[Collection entries]
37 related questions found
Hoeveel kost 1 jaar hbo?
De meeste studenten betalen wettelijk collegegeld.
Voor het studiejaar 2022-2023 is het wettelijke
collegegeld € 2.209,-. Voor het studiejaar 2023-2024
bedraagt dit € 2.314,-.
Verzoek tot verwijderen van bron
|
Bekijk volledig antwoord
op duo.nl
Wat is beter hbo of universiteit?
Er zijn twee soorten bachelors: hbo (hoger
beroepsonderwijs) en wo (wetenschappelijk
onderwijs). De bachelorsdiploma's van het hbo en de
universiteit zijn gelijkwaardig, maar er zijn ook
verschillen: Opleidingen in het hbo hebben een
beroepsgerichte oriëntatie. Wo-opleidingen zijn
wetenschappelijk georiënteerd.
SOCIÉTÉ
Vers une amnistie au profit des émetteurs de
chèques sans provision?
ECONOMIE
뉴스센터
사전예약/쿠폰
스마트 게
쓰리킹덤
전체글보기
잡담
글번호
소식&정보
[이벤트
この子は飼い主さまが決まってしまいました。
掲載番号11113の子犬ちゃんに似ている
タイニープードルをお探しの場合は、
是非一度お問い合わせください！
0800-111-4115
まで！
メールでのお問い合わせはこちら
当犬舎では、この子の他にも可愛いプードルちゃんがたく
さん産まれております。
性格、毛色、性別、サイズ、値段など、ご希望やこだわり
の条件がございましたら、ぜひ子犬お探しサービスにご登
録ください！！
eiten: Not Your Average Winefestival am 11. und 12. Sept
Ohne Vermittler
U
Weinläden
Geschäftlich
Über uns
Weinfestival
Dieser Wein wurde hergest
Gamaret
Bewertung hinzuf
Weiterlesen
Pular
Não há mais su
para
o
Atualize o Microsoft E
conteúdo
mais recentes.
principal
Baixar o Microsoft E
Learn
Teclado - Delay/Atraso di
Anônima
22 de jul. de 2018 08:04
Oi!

--

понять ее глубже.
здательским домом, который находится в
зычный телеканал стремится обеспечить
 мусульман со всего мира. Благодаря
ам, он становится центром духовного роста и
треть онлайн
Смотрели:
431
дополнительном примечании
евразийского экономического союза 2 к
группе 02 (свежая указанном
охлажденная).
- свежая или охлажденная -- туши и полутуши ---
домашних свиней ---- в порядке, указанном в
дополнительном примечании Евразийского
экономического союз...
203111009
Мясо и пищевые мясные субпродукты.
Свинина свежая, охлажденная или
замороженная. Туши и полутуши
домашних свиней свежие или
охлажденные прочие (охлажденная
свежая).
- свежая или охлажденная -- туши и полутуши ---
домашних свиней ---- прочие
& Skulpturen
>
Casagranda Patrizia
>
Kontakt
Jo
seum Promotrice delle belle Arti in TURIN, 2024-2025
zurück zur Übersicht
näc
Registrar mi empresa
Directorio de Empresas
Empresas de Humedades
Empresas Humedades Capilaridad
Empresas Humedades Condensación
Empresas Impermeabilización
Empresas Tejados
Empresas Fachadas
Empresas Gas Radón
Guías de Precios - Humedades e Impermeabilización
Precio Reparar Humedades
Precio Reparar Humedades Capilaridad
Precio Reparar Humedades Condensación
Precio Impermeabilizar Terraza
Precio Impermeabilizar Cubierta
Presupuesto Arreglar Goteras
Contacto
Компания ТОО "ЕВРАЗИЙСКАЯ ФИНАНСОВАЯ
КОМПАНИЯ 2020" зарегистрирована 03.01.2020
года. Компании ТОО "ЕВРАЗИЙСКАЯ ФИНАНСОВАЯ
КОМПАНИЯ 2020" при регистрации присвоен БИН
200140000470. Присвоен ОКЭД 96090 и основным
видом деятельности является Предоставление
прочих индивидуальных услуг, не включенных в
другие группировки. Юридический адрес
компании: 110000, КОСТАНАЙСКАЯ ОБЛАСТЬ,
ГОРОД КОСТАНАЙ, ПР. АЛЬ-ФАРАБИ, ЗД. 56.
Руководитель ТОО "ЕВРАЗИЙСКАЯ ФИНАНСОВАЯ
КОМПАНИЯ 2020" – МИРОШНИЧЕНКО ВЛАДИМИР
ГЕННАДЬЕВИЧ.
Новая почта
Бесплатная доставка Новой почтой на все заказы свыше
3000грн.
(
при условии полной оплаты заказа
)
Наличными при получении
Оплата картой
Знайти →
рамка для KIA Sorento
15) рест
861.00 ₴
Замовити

* * *

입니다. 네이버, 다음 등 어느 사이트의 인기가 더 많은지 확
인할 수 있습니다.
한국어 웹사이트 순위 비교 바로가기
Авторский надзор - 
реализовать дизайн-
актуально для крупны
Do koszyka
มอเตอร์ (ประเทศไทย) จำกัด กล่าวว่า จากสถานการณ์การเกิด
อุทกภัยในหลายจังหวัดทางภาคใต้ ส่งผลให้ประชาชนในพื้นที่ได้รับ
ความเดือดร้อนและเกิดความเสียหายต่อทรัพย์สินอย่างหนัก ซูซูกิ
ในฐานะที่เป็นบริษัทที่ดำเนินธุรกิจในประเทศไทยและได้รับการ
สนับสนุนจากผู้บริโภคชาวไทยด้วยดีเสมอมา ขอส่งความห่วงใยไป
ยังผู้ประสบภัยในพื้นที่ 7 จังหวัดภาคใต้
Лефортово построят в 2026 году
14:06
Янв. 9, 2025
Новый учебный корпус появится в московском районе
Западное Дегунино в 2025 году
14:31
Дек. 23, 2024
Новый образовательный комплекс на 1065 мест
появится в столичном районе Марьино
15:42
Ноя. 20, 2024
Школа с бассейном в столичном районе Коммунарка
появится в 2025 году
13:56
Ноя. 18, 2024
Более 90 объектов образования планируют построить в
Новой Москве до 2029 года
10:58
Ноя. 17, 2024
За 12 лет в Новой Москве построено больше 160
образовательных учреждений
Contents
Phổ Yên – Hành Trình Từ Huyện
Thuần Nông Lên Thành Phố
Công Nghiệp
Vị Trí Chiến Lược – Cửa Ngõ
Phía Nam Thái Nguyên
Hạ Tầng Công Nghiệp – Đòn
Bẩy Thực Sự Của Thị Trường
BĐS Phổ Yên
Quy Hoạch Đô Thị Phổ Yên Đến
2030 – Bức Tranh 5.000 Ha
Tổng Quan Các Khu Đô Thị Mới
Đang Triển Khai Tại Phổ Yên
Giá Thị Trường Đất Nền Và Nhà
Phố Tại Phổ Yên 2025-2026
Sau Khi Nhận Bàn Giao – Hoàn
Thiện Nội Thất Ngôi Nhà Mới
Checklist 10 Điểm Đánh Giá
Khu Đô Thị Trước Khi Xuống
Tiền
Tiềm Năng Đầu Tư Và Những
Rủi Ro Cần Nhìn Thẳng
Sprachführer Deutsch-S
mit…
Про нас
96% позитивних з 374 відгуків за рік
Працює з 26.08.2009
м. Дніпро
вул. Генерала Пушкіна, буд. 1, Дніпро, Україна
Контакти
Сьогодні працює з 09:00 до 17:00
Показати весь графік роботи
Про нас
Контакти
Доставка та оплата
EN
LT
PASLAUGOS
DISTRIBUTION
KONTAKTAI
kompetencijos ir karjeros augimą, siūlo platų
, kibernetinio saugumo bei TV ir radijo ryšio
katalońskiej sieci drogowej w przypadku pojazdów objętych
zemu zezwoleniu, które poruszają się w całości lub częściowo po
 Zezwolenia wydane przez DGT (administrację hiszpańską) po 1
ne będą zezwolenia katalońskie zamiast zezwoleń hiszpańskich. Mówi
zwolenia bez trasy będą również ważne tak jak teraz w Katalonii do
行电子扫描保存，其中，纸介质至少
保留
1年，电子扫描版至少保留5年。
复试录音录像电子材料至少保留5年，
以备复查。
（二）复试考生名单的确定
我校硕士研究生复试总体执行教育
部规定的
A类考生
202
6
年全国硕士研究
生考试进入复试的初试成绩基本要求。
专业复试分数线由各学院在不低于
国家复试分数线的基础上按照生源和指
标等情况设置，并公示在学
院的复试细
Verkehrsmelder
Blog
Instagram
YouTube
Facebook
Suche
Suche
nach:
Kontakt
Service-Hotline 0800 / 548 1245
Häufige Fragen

■ **What the task asks**
For each line in the entries that holds "свежая", return that line.

■ **The completed task**
группе 02 (свежая указанном
- свежая или охлажденная -- туши и полутуши ---
Свинина свежая, охлажденная или
свежая).
- свежая или охлажденная -- туши и полутуши ---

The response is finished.